Terrorism by Federation colonists, however, also reflected the growing threat of domestic terrorism the United States experienced during the 1990s. By the time “The Maquis” was broadcast in 1994, Americans had witnessed bloody clashes between federal government officials and right-wing extremist groups. From the shoot-out between white supremacist Randy Weaver and the federal agents at Ruby Ridge in 1992 to the tragic conflict between the apocalyptic Branch Davidians and the Bureau of Alcohol, Tobacco, and Firearms the following year in Waco, Texas, the American public discovered firsthand the right-wing militia movement that had surfaced by the early 1990s. Like the Maquis, such extremist groups felt abandoned, if not threatened, by an expanding powerful federal government that to some seemed to have ceded American independence to a global New World Order best exemplified by the United Nations. Even Commander Sisko expressed an understanding of the Maquis’ feelings when a Starfleet admiral told him to just talk to the Maquis:
On Earth, there is no poverty, no crime, no war. You look out the window of Starfleet Headquarters and you see Paradise. Well, it’s easy to be a saint in Paradise, but the Maquis do not live in Paradise. Out there in the demilitarized zone, all the problems haven’t been solved yet. Out there, there are no saints—just people. Angry, scared, determined people who are going to do whatever it takes to survive, whether it meets with Federat
ion approval or not! (DS9, “The Maquis, Part 2”)

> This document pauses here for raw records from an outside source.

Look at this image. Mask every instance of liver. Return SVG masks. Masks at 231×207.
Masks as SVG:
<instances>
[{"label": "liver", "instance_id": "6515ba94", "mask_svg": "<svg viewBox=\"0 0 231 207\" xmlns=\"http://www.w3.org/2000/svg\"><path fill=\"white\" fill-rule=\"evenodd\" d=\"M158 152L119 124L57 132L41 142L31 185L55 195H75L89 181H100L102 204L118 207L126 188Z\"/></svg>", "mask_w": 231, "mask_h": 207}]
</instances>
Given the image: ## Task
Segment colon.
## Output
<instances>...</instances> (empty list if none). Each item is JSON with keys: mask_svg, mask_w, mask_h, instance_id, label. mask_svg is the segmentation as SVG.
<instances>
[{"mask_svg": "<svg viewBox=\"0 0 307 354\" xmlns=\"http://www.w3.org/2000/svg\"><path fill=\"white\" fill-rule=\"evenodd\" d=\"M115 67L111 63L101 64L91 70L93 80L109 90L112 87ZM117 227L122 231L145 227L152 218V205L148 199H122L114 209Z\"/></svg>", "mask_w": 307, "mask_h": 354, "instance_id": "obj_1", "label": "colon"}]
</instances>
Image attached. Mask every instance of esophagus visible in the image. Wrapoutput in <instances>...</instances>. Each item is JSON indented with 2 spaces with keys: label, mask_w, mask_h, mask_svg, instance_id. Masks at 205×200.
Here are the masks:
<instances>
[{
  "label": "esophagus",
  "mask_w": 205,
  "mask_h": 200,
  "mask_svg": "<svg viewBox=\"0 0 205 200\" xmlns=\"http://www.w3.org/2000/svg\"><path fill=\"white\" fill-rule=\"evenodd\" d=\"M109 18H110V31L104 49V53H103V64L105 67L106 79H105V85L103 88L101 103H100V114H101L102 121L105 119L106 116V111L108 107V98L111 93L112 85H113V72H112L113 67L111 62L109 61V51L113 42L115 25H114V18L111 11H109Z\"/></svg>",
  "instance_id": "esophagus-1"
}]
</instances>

Sisko’s less-than-optimistic speech reveals how difficult it is to uphold Starfleet values and ideals in the real world, just as the U.S. government struggled to make the case for its own values in a complex post–Cold War world where terrorists possessed their own compelling causes and beliefs.3
Less than a month after the broadcast of Deep Space Nine’s two-part episode “The Maquis,” Next Generation offered its own examination of these renegade Federation colonists in “Preemptive Strike.” After the USS Enterprise interrupts a Maquis attack on a Cardassian vessel near the Demilitarized Zone, Cardassia declares that it will take matters into its own hands if the Federation does not force the Maquis to uphold the peace treaty. Starfleet command decides to send Ro Laren into the Maquis community as an undercover operative. Since she spent much of her life fighting the Cardassians, Ro is uncomfortable with the assignment, but she accepts the mission out of loyalty to Picard. She quickly infiltrates the Maquis settlement and grows close to the older Maquis leader, Macias. Ro’s spy campaign takes a turn when Cardassians attack and kill Macias in front of her. At this point she decides to join the Maquis and to betray Starfleet’s plan.
Like Deep Space Nine’s handling of the Maquis-Cardassian conflict, “Preemptive Strike” paints the Cardassians, who are developing a biogenic weapon to use against their enemies, as treacherous and evil, thus making the Maquis that much more sympathetic. Macias’s paternal relationship with Ro further humanizes the Maquis. Yet at the same time, Starfleet and Picard regard the Maquis as traitors, which obliges viewers to question their sympathy for the Maquis. Next Generation writers further blur the line between just action and terrorism when Ro, a Starfleet officer like Lt. Commander Hudson in Deep Space Nine, turns against Starfleet and betrays Picard’s trust.